*What is being asked*.
The data below is to be repeated in full, exactly as shown.

*Data for this task*.
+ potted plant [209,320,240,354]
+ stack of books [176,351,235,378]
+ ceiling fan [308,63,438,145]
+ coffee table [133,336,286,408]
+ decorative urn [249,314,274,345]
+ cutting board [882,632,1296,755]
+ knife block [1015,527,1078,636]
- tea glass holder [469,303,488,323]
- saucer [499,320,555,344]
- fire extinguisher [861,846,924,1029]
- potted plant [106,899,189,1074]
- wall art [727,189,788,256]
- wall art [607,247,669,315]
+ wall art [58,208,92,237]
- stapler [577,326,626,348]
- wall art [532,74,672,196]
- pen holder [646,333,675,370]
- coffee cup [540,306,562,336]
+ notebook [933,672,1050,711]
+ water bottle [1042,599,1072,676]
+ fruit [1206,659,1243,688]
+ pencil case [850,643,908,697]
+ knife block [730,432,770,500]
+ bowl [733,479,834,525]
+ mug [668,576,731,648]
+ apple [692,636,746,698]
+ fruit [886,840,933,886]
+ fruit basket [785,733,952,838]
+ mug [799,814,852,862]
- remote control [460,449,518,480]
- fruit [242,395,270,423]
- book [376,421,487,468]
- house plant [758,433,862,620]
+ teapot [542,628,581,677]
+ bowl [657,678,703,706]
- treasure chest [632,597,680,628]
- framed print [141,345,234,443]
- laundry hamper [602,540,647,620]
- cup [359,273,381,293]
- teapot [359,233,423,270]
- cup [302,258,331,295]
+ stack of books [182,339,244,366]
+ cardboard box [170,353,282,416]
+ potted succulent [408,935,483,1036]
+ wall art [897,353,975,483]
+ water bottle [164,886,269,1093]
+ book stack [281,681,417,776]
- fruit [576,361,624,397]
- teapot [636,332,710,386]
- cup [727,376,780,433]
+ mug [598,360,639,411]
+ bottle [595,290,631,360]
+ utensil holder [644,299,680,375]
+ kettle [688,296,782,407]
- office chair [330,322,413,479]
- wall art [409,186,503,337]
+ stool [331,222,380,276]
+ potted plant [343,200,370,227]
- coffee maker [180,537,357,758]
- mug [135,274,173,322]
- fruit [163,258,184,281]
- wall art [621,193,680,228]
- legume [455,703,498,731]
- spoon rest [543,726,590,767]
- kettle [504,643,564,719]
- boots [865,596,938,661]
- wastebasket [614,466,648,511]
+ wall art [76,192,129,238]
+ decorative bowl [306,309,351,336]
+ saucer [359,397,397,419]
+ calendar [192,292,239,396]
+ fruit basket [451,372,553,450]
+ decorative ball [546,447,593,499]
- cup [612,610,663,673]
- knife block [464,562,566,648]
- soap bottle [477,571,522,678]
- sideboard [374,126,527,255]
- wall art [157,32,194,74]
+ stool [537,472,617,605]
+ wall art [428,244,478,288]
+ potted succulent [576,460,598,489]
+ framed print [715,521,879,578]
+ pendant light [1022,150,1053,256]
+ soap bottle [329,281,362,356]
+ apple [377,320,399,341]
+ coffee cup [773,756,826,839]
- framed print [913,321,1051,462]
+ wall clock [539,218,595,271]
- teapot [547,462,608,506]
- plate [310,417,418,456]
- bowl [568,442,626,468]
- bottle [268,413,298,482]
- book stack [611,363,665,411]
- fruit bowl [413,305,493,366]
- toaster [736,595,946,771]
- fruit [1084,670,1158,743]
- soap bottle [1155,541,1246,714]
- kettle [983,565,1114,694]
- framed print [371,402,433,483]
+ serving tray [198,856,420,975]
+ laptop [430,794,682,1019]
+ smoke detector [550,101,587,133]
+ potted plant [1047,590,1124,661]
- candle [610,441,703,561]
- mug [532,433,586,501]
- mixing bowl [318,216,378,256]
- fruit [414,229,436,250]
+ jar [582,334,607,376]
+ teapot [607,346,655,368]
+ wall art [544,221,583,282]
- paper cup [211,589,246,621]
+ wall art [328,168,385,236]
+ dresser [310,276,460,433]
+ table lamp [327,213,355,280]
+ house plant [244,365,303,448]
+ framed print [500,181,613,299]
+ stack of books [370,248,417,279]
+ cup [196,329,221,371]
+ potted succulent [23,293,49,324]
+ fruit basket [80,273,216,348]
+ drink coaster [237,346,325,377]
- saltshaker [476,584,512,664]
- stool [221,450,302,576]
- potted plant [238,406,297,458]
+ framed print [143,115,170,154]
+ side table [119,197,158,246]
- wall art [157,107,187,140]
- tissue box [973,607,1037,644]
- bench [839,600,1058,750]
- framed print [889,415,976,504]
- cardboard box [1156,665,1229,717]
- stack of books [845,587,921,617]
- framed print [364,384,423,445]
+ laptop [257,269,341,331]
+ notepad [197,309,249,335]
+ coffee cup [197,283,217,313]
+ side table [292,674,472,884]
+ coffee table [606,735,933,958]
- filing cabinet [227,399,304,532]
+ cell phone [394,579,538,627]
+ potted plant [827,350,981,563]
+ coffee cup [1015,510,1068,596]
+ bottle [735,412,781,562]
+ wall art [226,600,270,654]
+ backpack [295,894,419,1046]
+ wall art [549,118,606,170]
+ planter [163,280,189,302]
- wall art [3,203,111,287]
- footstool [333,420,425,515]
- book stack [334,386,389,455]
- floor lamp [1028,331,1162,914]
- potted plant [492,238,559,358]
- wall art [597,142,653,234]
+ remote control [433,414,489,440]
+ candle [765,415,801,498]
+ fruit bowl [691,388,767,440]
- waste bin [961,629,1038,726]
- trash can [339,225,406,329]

*Response below*.
+ potted plant [209,320,240,354]
+ stack of books [176,351,235,378]
+ ceiling fan [308,63,438,145]
+ coffee table [133,336,286,408]
+ decorative urn [249,314,274,345]
+ cutting board [882,632,1296,755]
+ knife block [1015,527,1078,636]
- tea glass holder [469,303,488,323]
- saucer [499,320,555,344]
- fire extinguisher [861,846,924,1029]
- potted plant [106,899,189,1074]
- wall art [727,189,788,256]
- wall art [607,247,669,315]
+ wall art [58,208,92,237]
- stapler [577,326,626,348]
- wall art [532,74,672,196]
- pen holder [646,333,675,370]
- coffee cup [540,306,562,336]
+ notebook [933,672,1050,711]
+ water bottle [1042,599,1072,676]
+ fruit [1206,659,1243,688]
+ pencil case [850,643,908,697]
+ knife block [730,432,770,500]
+ bowl [733,479,834,525]
+ mug [668,576,731,648]
+ apple [692,636,746,698]
+ fruit [886,840,933,886]
+ fruit basket [785,733,952,838]
+ mug [799,814,852,862]
- remote control [460,449,518,480]
- fruit [242,395,270,423]
- book [376,421,487,468]
- house plant [758,433,862,620]
+ teapot [542,628,581,677]
+ bowl [657,678,703,706]
- treasure chest [632,597,680,628]
- framed print [141,345,234,443]
- laundry hamper [602,540,647,620]
- cup [359,273,381,293]
- teapot [359,233,423,270]
- cup [302,258,331,295]
+ stack of books [182,339,244,366]
+ cardboard box [170,353,282,416]
+ potted succulent [408,935,483,1036]
+ wall art [897,353,975,483]
+ water bottle [164,886,269,1093]
+ book stack [281,681,417,776]
- fruit [576,361,624,397]
- teapot [636,332,710,386]
- cup [727,376,780,433]
+ mug [598,360,639,411]
+ bottle [595,290,631,360]
+ utensil holder [644,299,680,375]
+ kettle [688,296,782,407]
- office chair [330,322,413,479]
- wall art [409,186,503,337]
+ stool [331,222,380,276]
+ potted plant [343,200,370,227]
- coffee maker [180,537,357,758]
- mug [135,274,173,322]
- fruit [163,258,184,281]
- wall art [621,193,680,228]
- legume [455,703,498,731]
- spoon rest [543,726,590,767]
- kettle [504,643,564,719]
- boots [865,596,938,661]
- wastebasket [614,466,648,511]
+ wall art [76,192,129,238]
+ decorative bowl [306,309,351,336]
+ saucer [359,397,397,419]
+ calendar [192,292,239,396]
+ fruit basket [451,372,553,450]
+ decorative ball [546,447,593,499]
- cup [612,610,663,673]
- knife block [464,562,566,648]
- soap bottle [477,571,522,678]
- sideboard [374,126,527,255]
- wall art [157,32,194,74]
+ stool [537,472,617,605]
+ wall art [428,244,478,288]
+ potted succulent [576,460,598,489]
+ framed print [715,521,879,578]
+ pendant light [1022,150,1053,256]
+ soap bottle [329,281,362,356]
+ apple [377,320,399,341]
+ coffee cup [773,756,826,839]
- framed print [913,321,1051,462]
+ wall clock [539,218,595,271]
- teapot [547,462,608,506]
- plate [310,417,418,456]
- bowl [568,442,626,468]
- bottle [268,413,298,482]
- book stack [611,363,665,411]
- fruit bowl [413,305,493,366]
- toaster [736,595,946,771]
- fruit [1084,670,1158,743]
- soap bottle [1155,541,1246,714]
- kettle [983,565,1114,694]
- framed print [371,402,433,483]
+ serving tray [198,856,420,975]
+ laptop [430,794,682,1019]
+ smoke detector [550,101,587,133]
+ potted plant [1047,590,1124,661]
- candle [610,441,703,561]
- mug [532,433,586,501]
- mixing bowl [318,216,378,256]
- fruit [414,229,436,250]
+ jar [582,334,607,376]
+ teapot [607,346,655,368]
+ wall art [544,221,583,282]
- paper cup [211,589,246,621]
+ wall art [328,168,385,236]
+ dresser [310,276,460,433]
+ table lamp [327,213,355,280]
+ house plant [244,365,303,448]
+ framed print [500,181,613,299]
+ stack of books [370,248,417,279]
+ cup [196,329,221,371]
+ potted succulent [23,293,49,324]
+ fruit basket [80,273,216,348]
+ drink coaster [237,346,325,377]
- saltshaker [476,584,512,664]
- stool [221,450,302,576]
- potted plant [238,406,297,458]
+ framed print [143,115,170,154]
+ side table [119,197,158,246]
- wall art [157,107,187,140]
- tissue box [973,607,1037,644]
- bench [839,600,1058,750]
- framed print [889,415,976,504]
- cardboard box [1156,665,1229,717]
- stack of books [845,587,921,617]
- framed print [364,384,423,445]
+ laptop [257,269,341,331]
+ notepad [197,309,249,335]
+ coffee cup [197,283,217,313]
+ side table [292,674,472,884]
+ coffee table [606,735,933,958]
- filing cabinet [227,399,304,532]
+ cell phone [394,579,538,627]
+ potted plant [827,350,981,563]
+ coffee cup [1015,510,1068,596]
+ bottle [735,412,781,562]
+ wall art [226,600,270,654]
+ backpack [295,894,419,1046]
+ wall art [549,118,606,170]
+ planter [163,280,189,302]
- wall art [3,203,111,287]
- footstool [333,420,425,515]
- book stack [334,386,389,455]
- floor lamp [1028,331,1162,914]
- potted plant [492,238,559,358]
- wall art [597,142,653,234]
+ remote control [433,414,489,440]
+ candle [765,415,801,498]
+ fruit bowl [691,388,767,440]
- waste bin [961,629,1038,726]
- trash can [339,225,406,329]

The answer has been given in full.